WHAT THE TASK ASKS
Render the text of all the records below as a Markdown table with the columns "Row" and "Line", one line per row and numbered in order. Leave out blank lines and the pictures.

........

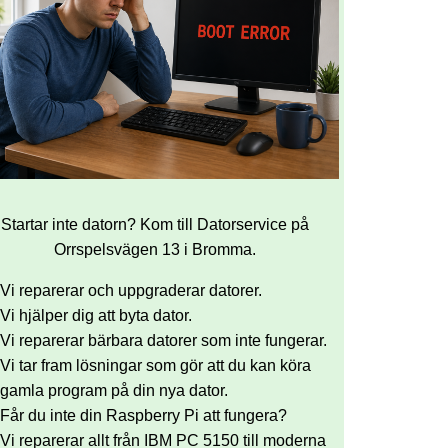
Startar inte datorn? Kom till Datorservice på
Orrspelsvägen 13 i Bromma.
Vi reparerar och uppgraderar datorer.
Vi hjälper dig att byta dator.
Vi reparerar bärbara datorer som inte fungerar.
Vi tar fram lösningar som gör att du kan köra
gamla program på din nya dator.
Får du inte din Raspberry Pi att fungera?
Vi reparerar allt från IBM PC 5150 till moderna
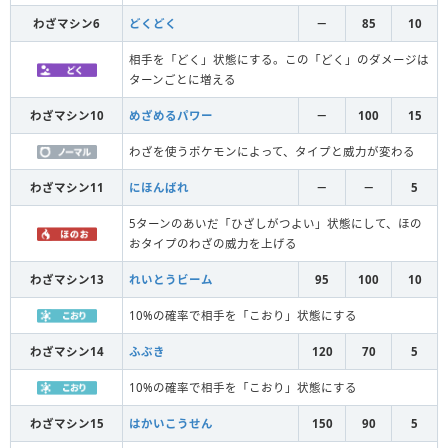
わざマシン6
どくどく
－
85
10
相手を「どく」状態にする。この「どく」のダメージは
ターンごとに増える
わざマシン10
めざめるパワー
－
100
15
わざを使うポケモンによって、タイプと威力が変わる
わざマシン11
にほんばれ
－
－
5
5ターンのあいだ「ひざしがつよい」状態にして、ほの
おタイプのわざの威力を上げる
わざマシン13
れいとうビーム
95
100
10
10%の確率で相手を「こおり」状態にする
わざマシン14
ふぶき
120
70
5
10%の確率で相手を「こおり」状態にする
わざマシン15
はかいこうせん
150
90
5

........

ANSWER BOX
| Row | Line |
|---|---|
| 1 | Startar inte datorn? Kom till Datorservice på |
| 2 | Orrspelsvägen 13 i Bromma. |
| 3 | Vi reparerar och uppgraderar datorer. |
| 4 | Vi hjälper dig att byta dator. |
| 5 | Vi reparerar bärbara datorer som inte fungerar. |
| 6 | Vi tar fram lösningar som gör att du kan köra |
| 7 | gamla program på din nya dator. |
| 8 | Får du inte din Raspberry Pi att fungera? |
| 9 | Vi reparerar allt från IBM PC 5150 till moderna |
| 10 | わざマシン6 |
| 11 | どくどく |
| 12 | － |
| 13 | 85 |
| 14 | 10 |
| 15 | 相手を「どく」状態にする。この「どく」のダメージは |
| 16 | ターンごとに増える |
| 17 | わざマシン10 |
| 18 | めざめるパワー |
| 19 | － |
| 20 | 100 |
| 21 | 15 |
| 22 | わざを使うポケモンによって、タイプと威力が変わる |
| 23 | わざマシン11 |
| 24 | にほんばれ |
| 25 | － |
| 26 | － |
| 27 | 5 |
| 28 | 5ターンのあいだ「ひざしがつよい」状態にして、ほの |
| 29 | おタイプのわざの威力を上げる |
| 30 | わざマシン13 |
| 31 | れいとうビーム |
| 32 | 95 |
| 33 | 100 |
| 34 | 10 |
| 35 | 10%の確率で相手を「こおり」状態にする |
| 36 | わざマシン14 |
| 37 | ふぶき |
| 38 | 120 |
| 39 | 70 |
| 40 | 5 |
| 41 | 10%の確率で相手を「こおり」状態にする |
| 42 | わざマシン15 |
| 43 | はかいこうせん |
| 44 | 150 |
| 45 | 90 |
| 46 | 5 |